= Sadie Forman =

South African teacher, librarian and anti-apartheid activist

Sadie Forman (1929 – 11 December 2014) was a South African teacher, librarian and anti-apartheid activist.

==Early life==
Sadie Kreel was from Johannesburg, the daughter of writer Bunim-Idel Krill, a Jewish immigrant from Rokiškis, Lithuania. Her father was a Yiddish-language poet and writer.

==Career==
Sadie Forman and her husband Lionel were active members of the South African Communist Party. Lionel was arrested for treason in 1956. As his wife, Sadie was under severe restrictions: under her banning order, she was not allowed to go far from her house, or to enter factories or schools, or work around other people. She made a living as a proofreader during this time.

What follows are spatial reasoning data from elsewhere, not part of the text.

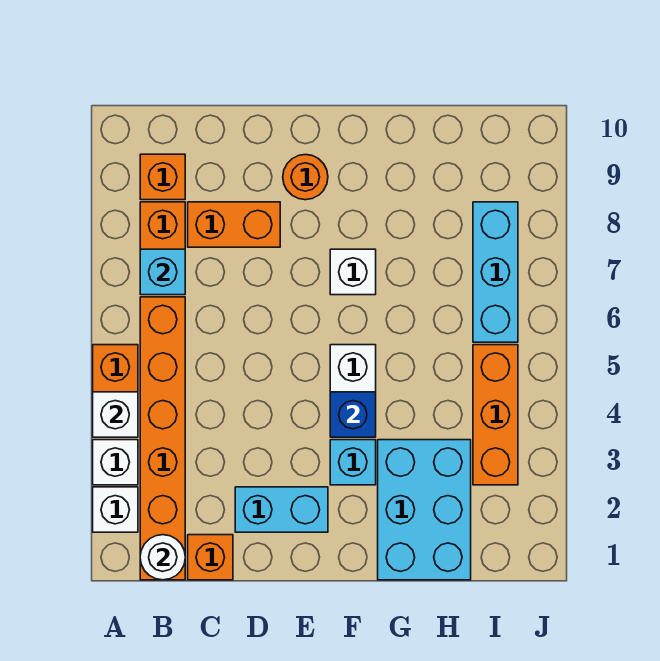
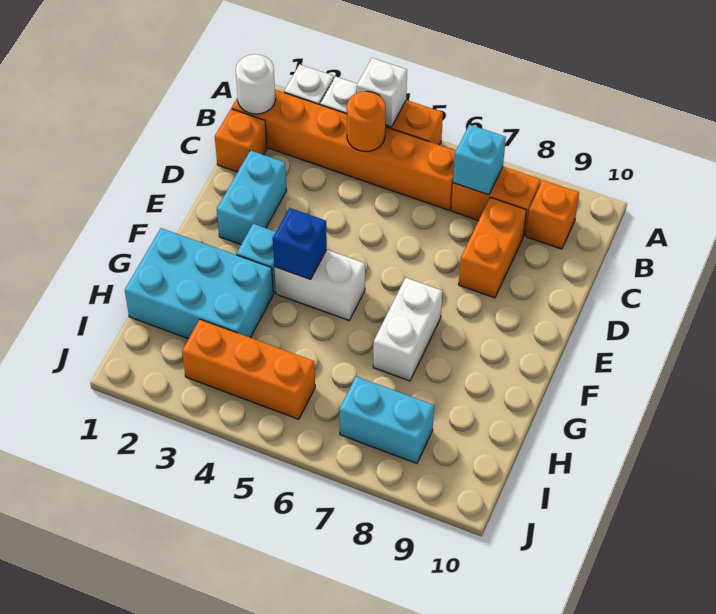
orange round brick E9 level 1 -> orange round brick B4 level 2
white brick F7 level 1 -> white brick F7:G7 level 1
cyan brick I6:I8 level 1 -> cyan brick I7:I8 level 1

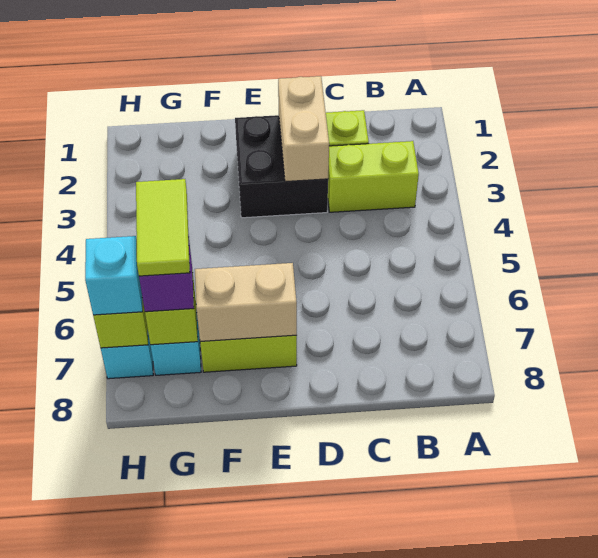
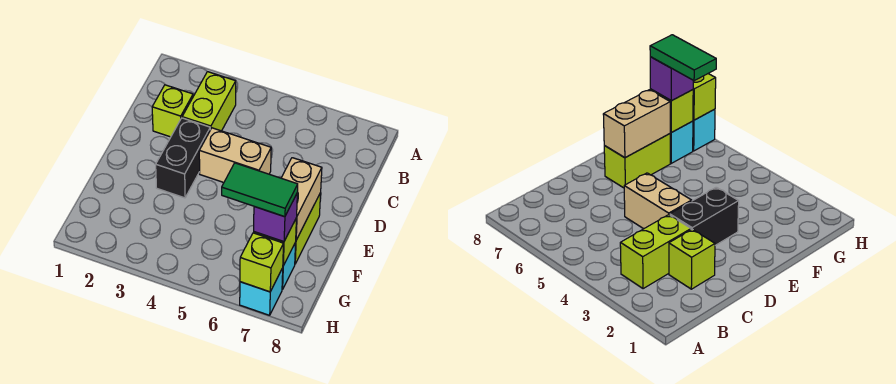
black brick D2:E3 level 1 -> black brick D3:E3 level 1
tan brick D2:D3 level 2 -> tan brick D4:D5 level 1
lime tile G6:G7 level 4 -> green tile G6:G7 level 4
cyan brick H7 level 3 -> none

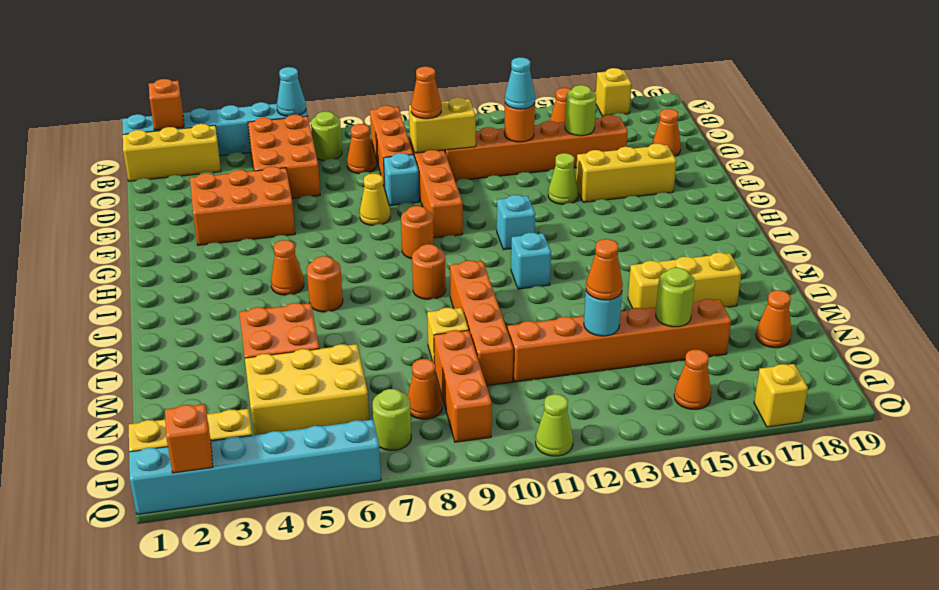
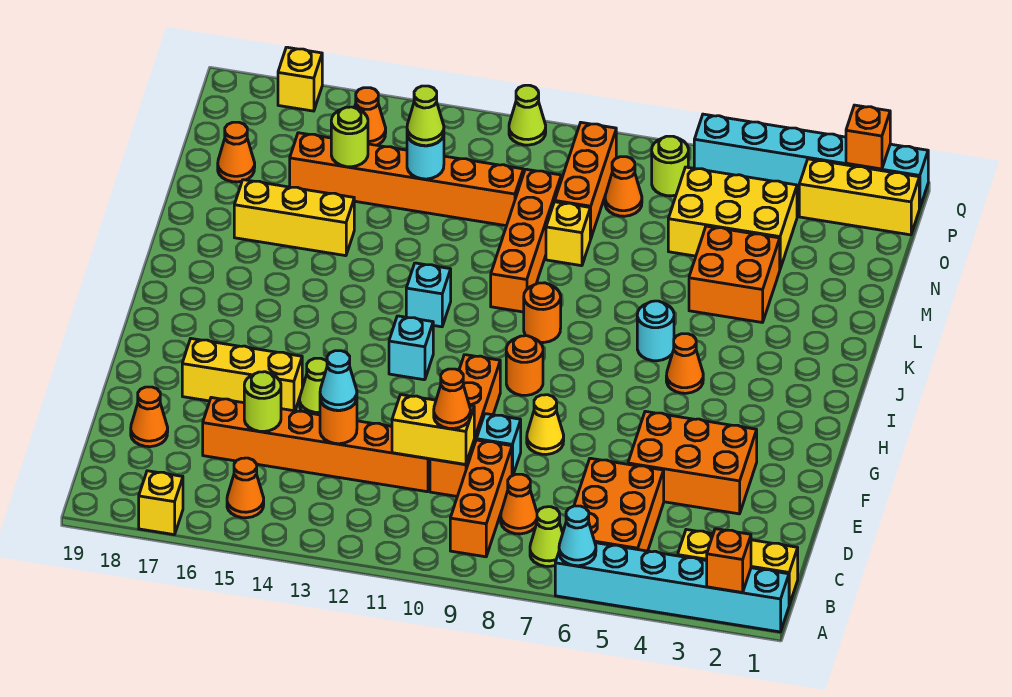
lime round brick B7 level 1 -> lime cone B7 level 1
orange round brick J6 level 1 -> cyan round brick J6 level 1
orange cone N13 level 3 -> lime cone N13 level 3

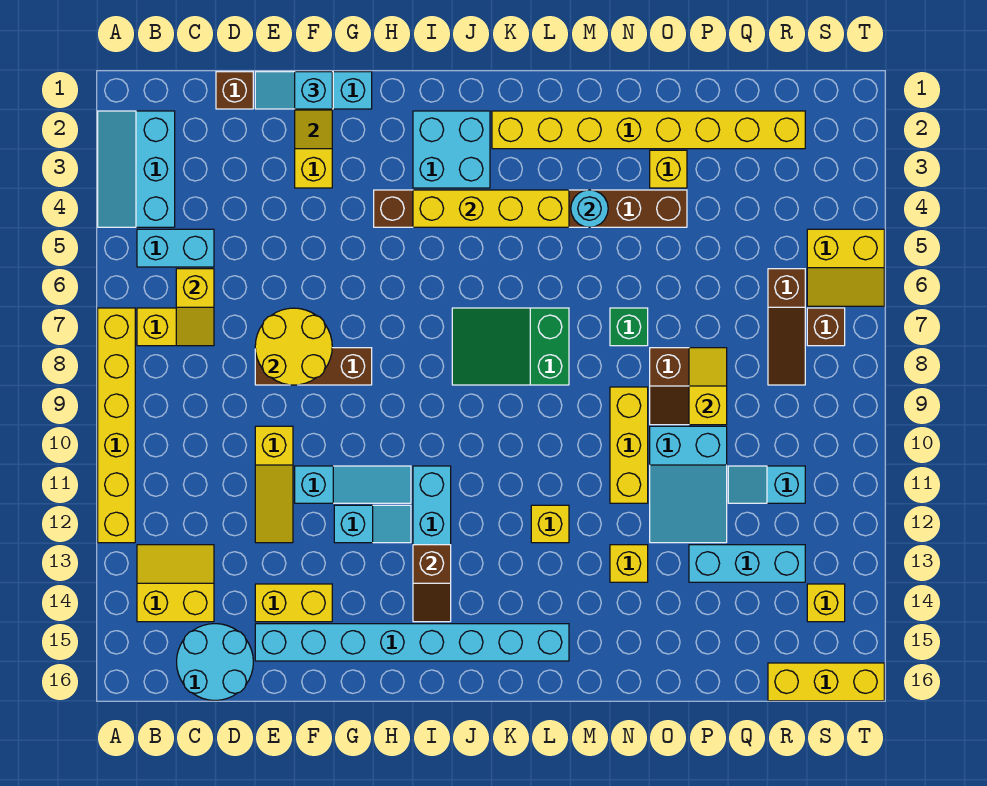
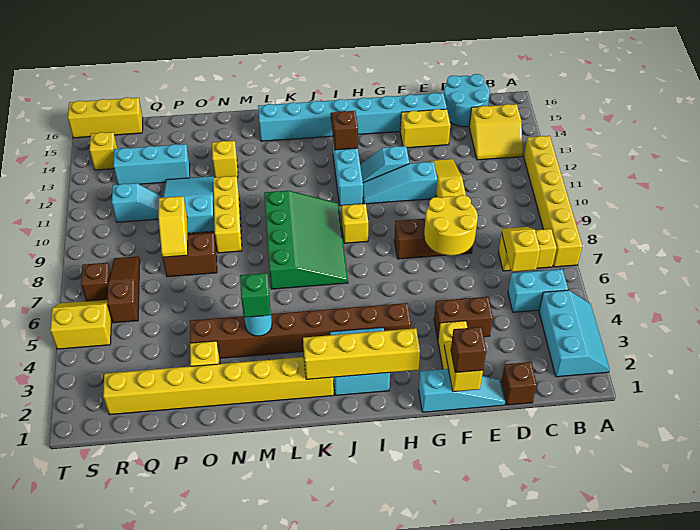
none -> brown brick E4:F4 level 1
cyan brick F1 level 3 -> brown brick F1 level 3
yellow brick I4:L4 level 2 -> yellow brick H2:K2 level 2
green slope J7:L8 level 1 top L -> green slope J7:L10 level 1 top L
yellow brick L12 level 1 -> yellow brick I9 level 1
green brick N7 level 1 -> green brick M4 level 3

In 1969 she was granted an exit permit and left South Africa with her three children. She worked as a teacher in London. In 1996 she returned to live in South Africa, settling in Fort Hare, where she volunteered in the library at the University of Fort Hare, archiving the papers of the African National Congress. In 2012, the university recognized her contribution with an honorary doctorate.

She co-edited an edition of her husband's writings with André Odendaal, published in 1992. She also wrote a biography of her husband, Lionel Forman: A Life Too Short (2008).

==Personal life==
Sadie married Lionel Forman, a fellow child of Jewish immigrants, in 1952. They had three children, Karl, Frank and Sara, born before Lionel died in 1959, aged 32 years, from complications following a heart surgery performed by Christiaan Barnard. In 2007 she moved to London for her health, and to be near her children. Sadie Forman died in 2014, aged 85 years, in England.